Exercises:
A. In the forum thread about a Tagalog shirt slogan, what translation is offered for "I'm going to be a big brother"?
B. Continue the forum thread about a Tagalog shirt slogan from the point where it stops.

Passage:
>>>>>
# "Future Big Brother"



## Pinoy_in_NJ

Kumusta!

I'm new to this forum. My parents were born in the Philippines (Mom in Batangas, Dad in Manila) and I was born in the US. However, my parents never taught me Tagalog while I was growing up. My wife (she's American) and I are expecting our second child. We want to have shirt made with the words "I'm going to be a big brother" or "Future Big Brother" in Tagalog on it. 

I can look up the words in a dictionary but I'm good enough with the grammar to know if its correct. I can't ask my parents because we want to go their house with my son wearing the shirt and see how long it takes them to figure it out (Mom - almost immediately, Dad - as soon as Mom tells him).

Any help translating would be greatly appreciated.

Than you so very much in advance.

Ronnie


----------



## Cracker Jack

The translation for ''I'm going to be a big brother'' is ''Magiging kuya ako.''  Future Big Brother is Kuya sa Hinaharap.  But the latter sounds awkward.  I suggest you use the former.
<<<<<
Extracted material:
>>>>>
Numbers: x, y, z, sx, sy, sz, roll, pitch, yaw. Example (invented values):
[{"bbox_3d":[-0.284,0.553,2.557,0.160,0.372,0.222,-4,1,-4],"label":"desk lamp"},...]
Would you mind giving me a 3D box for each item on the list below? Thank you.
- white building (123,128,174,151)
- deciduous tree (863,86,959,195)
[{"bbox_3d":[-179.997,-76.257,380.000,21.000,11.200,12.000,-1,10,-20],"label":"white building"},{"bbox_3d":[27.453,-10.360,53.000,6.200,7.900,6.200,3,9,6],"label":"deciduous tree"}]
<<<<<
>>>>>
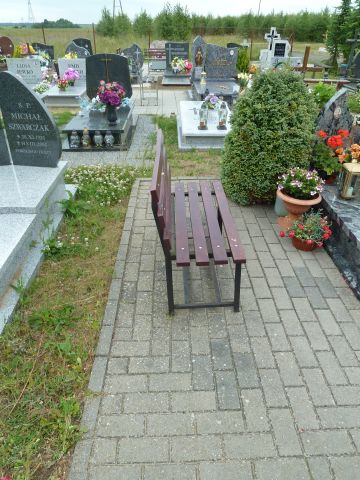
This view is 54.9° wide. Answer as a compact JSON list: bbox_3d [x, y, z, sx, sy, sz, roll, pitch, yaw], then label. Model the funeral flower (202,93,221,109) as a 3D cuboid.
<<<<<
>>>>>
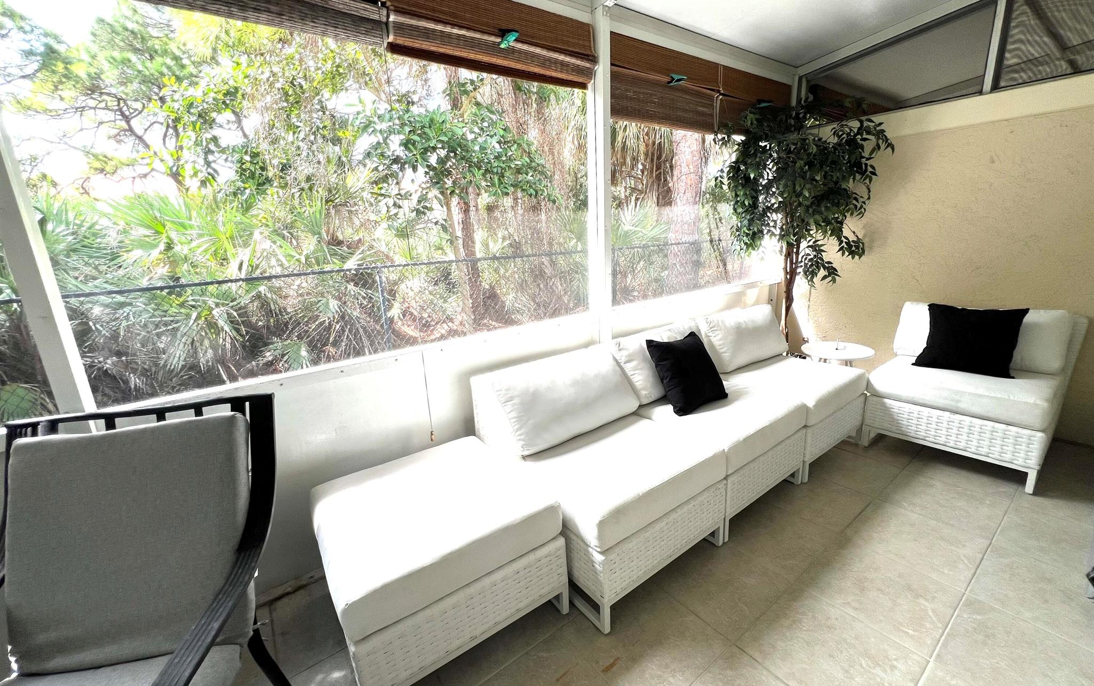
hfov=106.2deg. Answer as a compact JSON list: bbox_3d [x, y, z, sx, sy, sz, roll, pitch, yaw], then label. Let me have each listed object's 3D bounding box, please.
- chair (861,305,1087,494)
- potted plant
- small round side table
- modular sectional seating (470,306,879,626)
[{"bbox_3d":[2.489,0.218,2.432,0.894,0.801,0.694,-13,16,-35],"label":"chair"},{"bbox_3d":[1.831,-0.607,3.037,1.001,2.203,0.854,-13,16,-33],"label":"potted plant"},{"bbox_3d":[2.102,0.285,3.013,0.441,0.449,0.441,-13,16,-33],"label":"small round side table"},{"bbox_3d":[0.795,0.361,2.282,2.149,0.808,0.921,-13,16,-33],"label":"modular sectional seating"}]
<<<<<
Responses in order:
A. "Magiging kuya ako."

B.
Kuya is an address for an elder brother.  In some cases, only the eldest is called Kuya.  It is also an address of reverence for any male individual who is senior in age.


----------



## Lancel0t

or if you like you could put this translatin also.. "Malapit na akong maing KUYA" which means... I'm about to be a big brother..


----------



## cyrille2188

Lancel0t said:
			
		

> or if you like you could put this translatin also.. "Malapit na akong maing KUYA" which means... I'm about to be a big brother..


 
We don't want spelling mistakes on that shirt! In any case, I think this is the best translation that's been offered so far.

Malapit na akong *maging* Kuya!


----------



## mataripis

"magiging ganap na kuya"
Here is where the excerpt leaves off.